Records excerpted from a collection -
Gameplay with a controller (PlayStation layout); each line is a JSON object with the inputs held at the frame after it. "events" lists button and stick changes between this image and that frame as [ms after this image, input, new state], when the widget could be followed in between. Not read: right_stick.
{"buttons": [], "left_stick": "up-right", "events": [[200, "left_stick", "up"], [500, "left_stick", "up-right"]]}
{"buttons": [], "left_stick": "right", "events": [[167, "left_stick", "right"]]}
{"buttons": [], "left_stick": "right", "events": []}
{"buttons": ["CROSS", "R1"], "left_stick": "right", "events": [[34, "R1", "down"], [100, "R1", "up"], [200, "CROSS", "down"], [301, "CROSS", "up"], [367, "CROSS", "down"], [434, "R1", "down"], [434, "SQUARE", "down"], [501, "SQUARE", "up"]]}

WORK INSTRUCTION -
Check each line of the entries for "buttons" and copy those that have it.

EXERCISE OUTPUT -
{"buttons": [], "left_stick": "up-right", "events": [[200, "left_stick", "up"], [500, "left_stick", "up-right"]]}
{"buttons": [], "left_stick": "right", "events": [[167, "left_stick", "right"]]}
{"buttons": [], "left_stick": "right", "events": []}
{"buttons": ["CROSS", "R1"], "left_stick": "right", "events": [[34, "R1", "down"], [100, "R1", "up"], [200, "CROSS", "down"], [301, "CROSS", "up"], [367, "CROSS", "down"], [434, "R1", "down"], [434, "SQUARE", "down"], [501, "SQUARE", "up"]]}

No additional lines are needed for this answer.